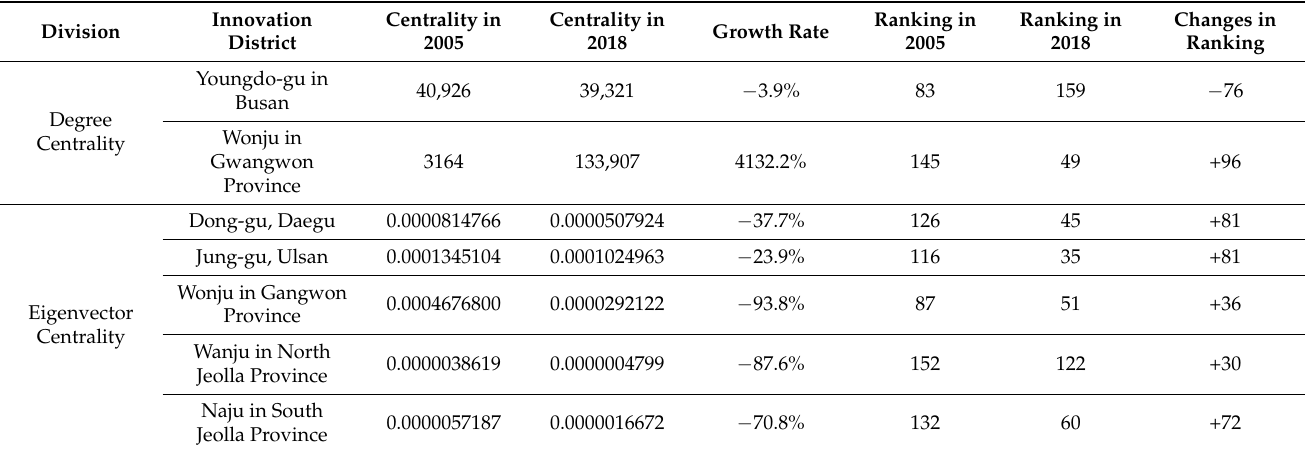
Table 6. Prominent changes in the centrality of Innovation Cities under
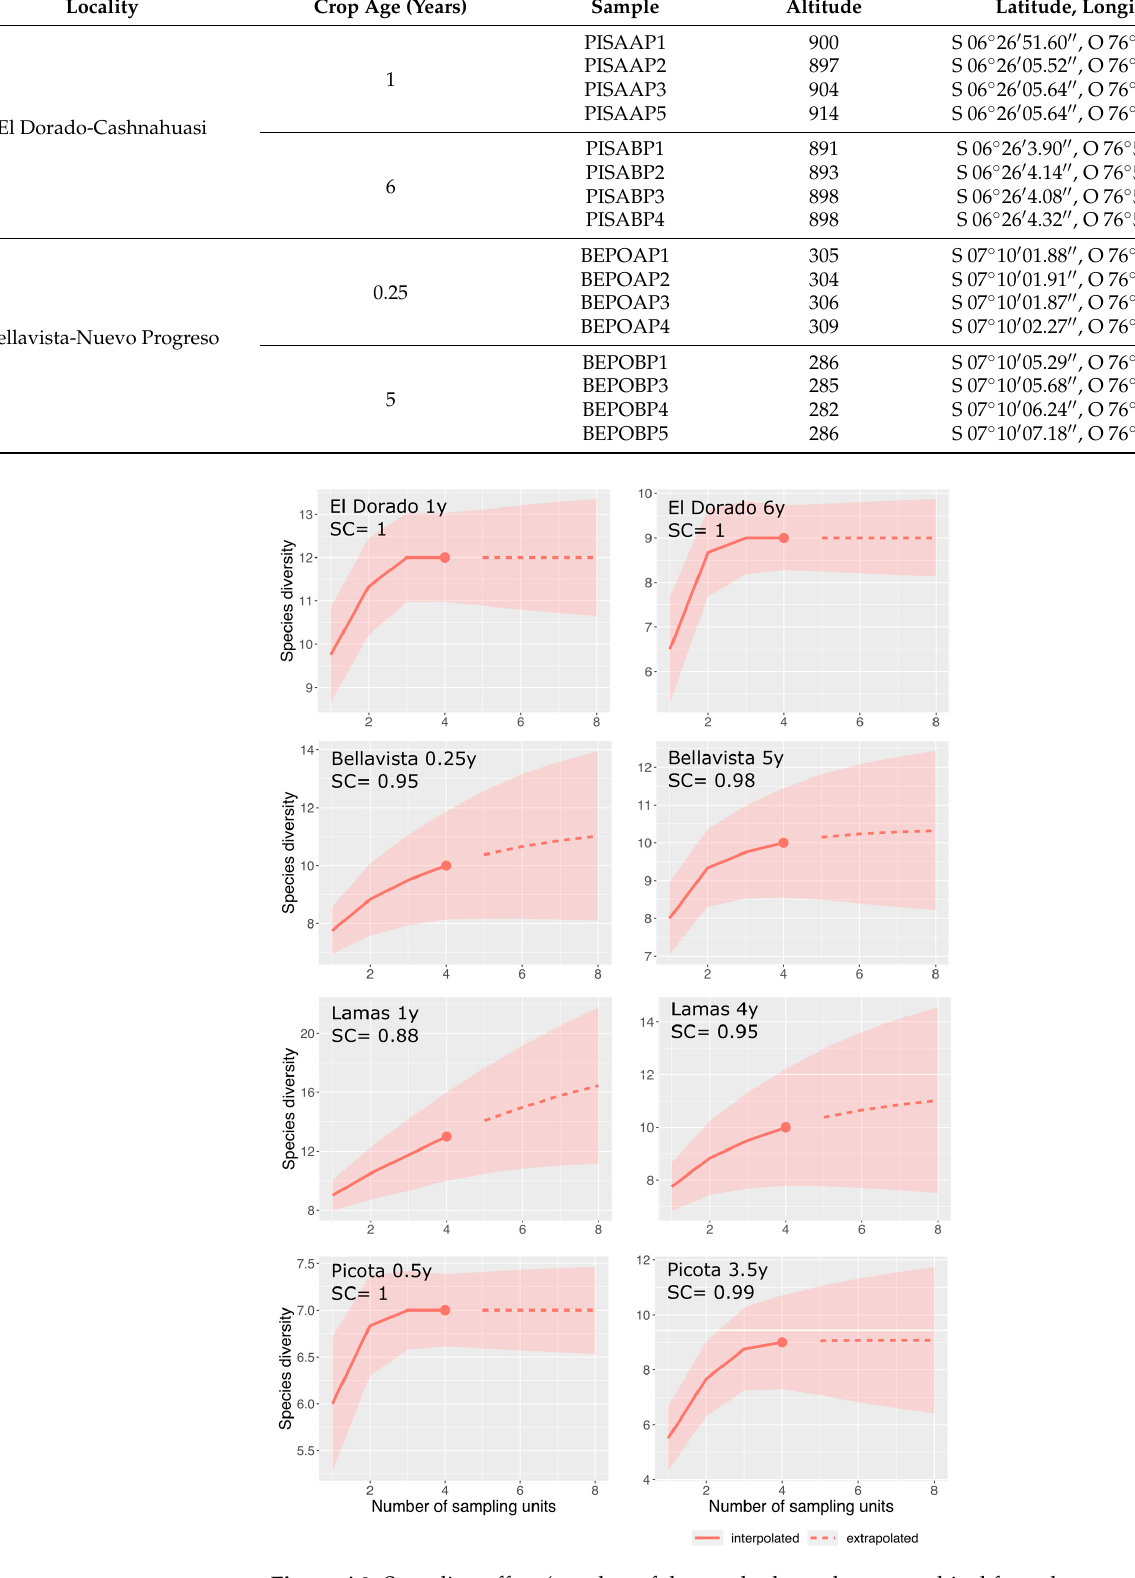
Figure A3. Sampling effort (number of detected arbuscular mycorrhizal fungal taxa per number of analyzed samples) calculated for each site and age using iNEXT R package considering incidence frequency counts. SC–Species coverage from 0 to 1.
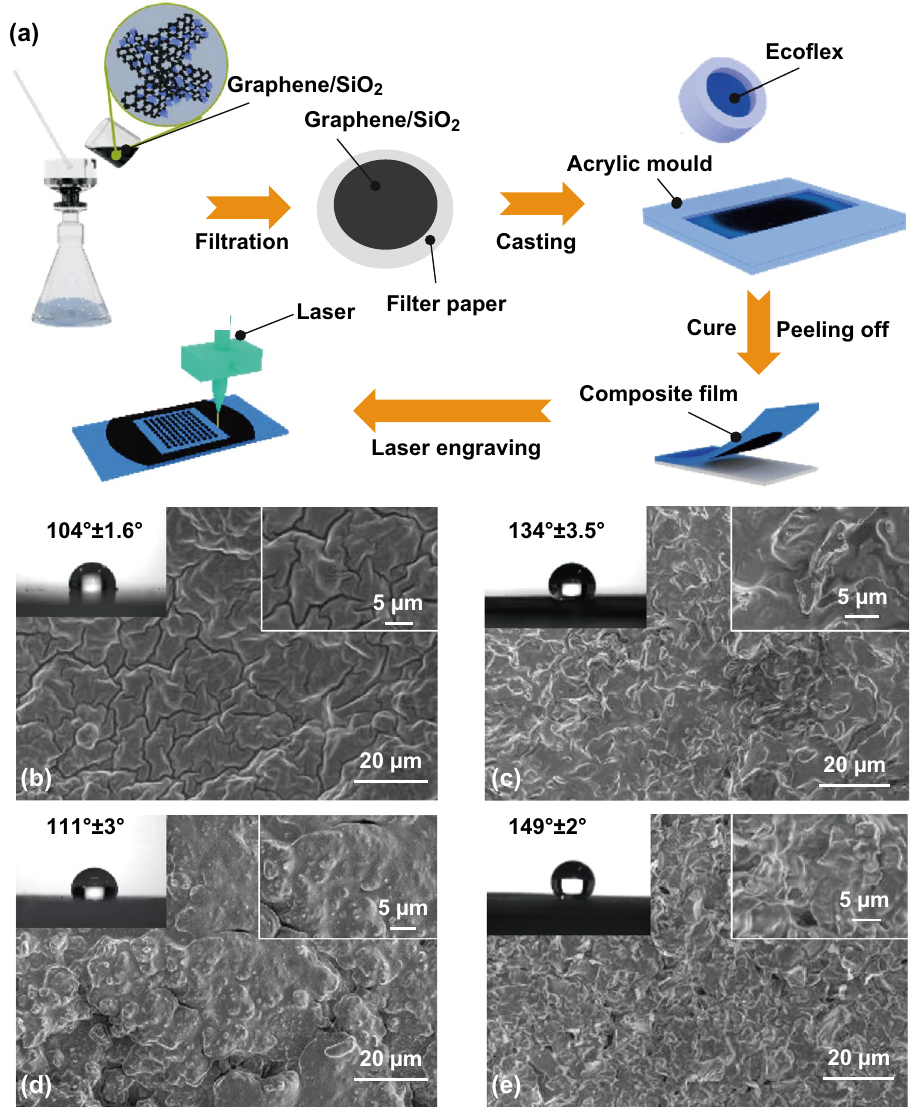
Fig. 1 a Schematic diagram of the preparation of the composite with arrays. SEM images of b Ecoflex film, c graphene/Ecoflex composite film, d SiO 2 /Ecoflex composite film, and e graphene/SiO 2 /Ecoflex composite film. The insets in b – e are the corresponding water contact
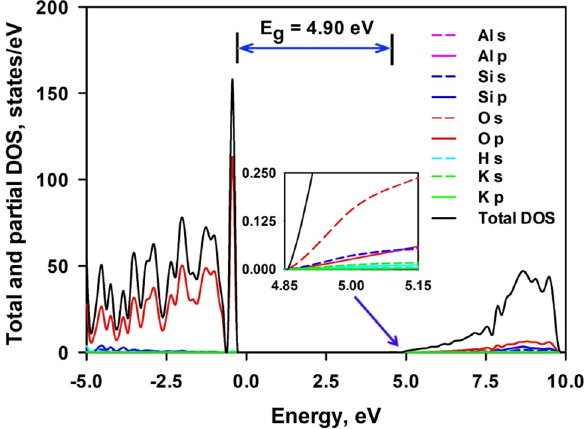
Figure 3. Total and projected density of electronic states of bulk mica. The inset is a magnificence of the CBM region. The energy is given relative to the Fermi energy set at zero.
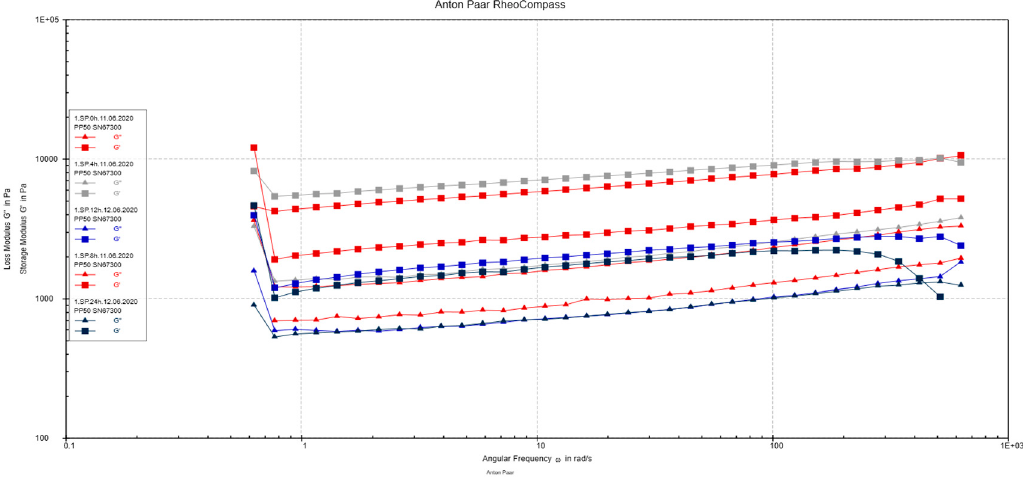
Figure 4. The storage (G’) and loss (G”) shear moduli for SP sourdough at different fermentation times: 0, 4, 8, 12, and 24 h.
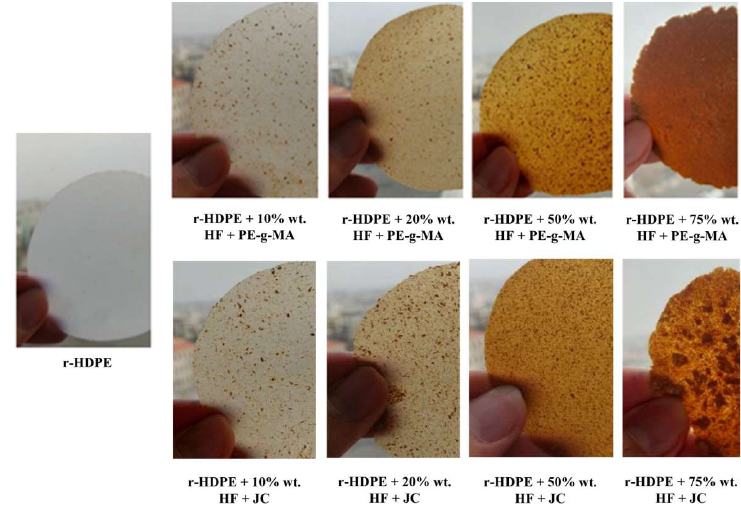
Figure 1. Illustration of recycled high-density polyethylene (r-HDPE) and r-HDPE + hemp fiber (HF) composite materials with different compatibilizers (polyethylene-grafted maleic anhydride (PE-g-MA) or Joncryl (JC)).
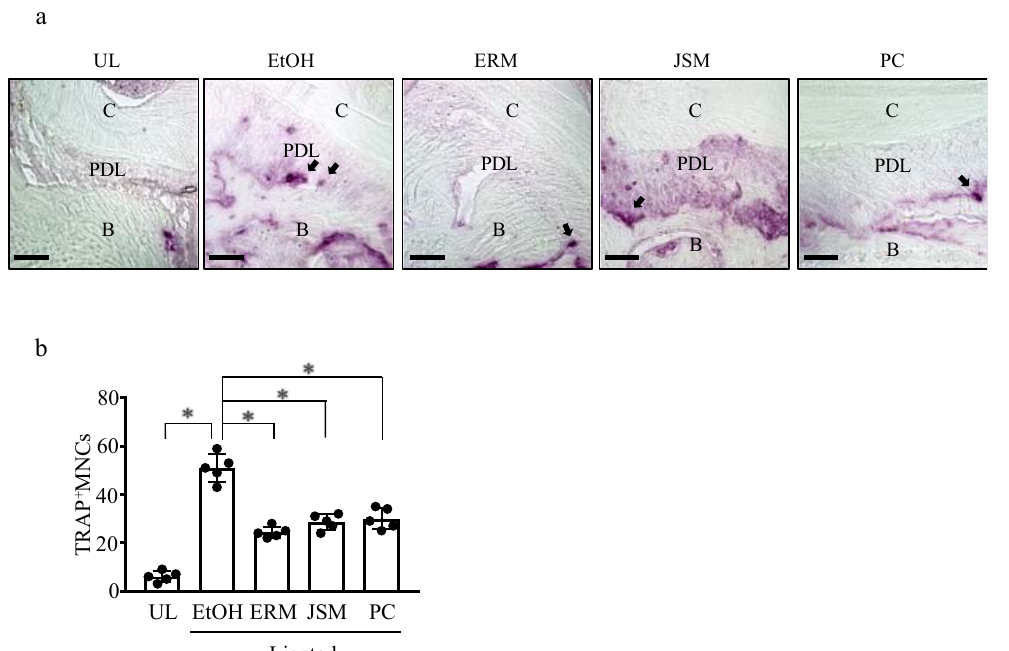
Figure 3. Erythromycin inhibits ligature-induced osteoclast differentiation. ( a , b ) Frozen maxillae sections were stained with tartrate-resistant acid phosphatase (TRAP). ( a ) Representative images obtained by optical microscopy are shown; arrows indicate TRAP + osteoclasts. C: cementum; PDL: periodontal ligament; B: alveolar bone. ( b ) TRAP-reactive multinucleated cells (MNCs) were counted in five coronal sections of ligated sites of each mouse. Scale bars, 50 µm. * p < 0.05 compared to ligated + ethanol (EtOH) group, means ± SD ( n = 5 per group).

^^^^^^^^

In the records above, locate each line with the word "density". Copy all such lines.

• [SOLUTION TO THE EXERCISE]:
Figure 3. Total and projected density of electronic states of bulk mica. The inset is a magnificence of the CBM region. The energy is given relative to the Fermi energy set at zero.
Figure 1. Illustration of recycled high-density polyethylene (r-HDPE) and r-HDPE + hemp fiber (HF) composite materials with different compatibilizers (polyethylene-grafted maleic anhydride (PE-g-MA) or Joncryl (JC)).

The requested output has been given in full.